Teaching at Greenmount Senior Center

ESOL Class at Greenmount Senior Center

Near the corner of North and Greenmount Avenues, across the street from the historic Greenmount Cemetery, you will find the Greenmount Senior Center (GSC), a recreation center dedicated to Korean residents of the Baltimore area. Though it’s not in Baltimore’s best neighborhood, the center itself is clean, modern, and well-lit.

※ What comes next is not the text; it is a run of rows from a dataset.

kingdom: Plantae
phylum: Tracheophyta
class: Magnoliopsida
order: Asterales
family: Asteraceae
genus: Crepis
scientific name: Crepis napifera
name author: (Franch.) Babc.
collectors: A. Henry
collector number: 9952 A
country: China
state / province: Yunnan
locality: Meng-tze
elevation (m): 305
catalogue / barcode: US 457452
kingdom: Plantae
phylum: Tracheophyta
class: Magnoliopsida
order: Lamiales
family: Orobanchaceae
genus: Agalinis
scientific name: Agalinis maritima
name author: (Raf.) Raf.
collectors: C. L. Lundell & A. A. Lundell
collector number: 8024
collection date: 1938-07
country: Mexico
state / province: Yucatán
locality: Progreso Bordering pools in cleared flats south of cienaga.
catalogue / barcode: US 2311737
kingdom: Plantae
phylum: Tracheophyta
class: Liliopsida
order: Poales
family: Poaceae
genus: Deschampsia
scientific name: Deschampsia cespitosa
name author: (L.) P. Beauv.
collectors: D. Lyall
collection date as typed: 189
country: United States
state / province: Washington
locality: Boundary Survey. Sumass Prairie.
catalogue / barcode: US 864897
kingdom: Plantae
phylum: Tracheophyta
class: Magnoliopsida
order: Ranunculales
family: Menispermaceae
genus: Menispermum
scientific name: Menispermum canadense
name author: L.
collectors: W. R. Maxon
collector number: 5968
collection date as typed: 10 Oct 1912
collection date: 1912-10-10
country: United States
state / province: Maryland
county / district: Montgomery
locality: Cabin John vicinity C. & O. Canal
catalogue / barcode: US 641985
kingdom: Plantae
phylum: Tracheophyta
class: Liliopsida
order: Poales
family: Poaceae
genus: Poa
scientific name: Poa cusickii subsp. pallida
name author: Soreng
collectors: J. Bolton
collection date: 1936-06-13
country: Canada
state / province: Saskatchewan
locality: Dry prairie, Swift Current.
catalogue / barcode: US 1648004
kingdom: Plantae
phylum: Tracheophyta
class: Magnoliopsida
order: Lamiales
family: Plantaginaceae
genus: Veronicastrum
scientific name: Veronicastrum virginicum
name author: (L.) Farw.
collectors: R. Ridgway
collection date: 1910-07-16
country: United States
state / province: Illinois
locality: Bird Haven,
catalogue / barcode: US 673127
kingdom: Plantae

If you walk into one of the classrooms at the GSC at about 11:00 a.m. Tuesday through Thursday, you will see a group of 8 or 9 Korean seniors hard at work, determined to learn English. This is my class. They may be working quietly in pairs, they may be amusing their classmates with anecdotes about their life in the USA, or they may be sitting quietly in the back of the room, just trying to absorb it all. There are quite a few there who are already US citizens, others are working hard at earning their citizenship. Some have adopted American names; others, I address by their Korean ones. Though their skill levels are mixed, they all share a dedication to improving their English and therefore improving their lives in the USA. Most of them rarely miss a class as they tackle the daunting task of mastering a new language later in life.

The Greater Homewood Adult Literacy & ESOL Program teaches at many locations outside the four classrooms at our Homewood office in the basement of the University Baptist Church. The Greenmount Senior center is just one of them. We have sponsored classes at GSC for about two years, and I have been teaching there for one. The senior population at GSC is quite a contrast to the diverse and generally much younger population we teach here at our Homewood site, and it took me a while to adapt to working with them. Now I can say I learn at least as much from them as they do from me, if not more.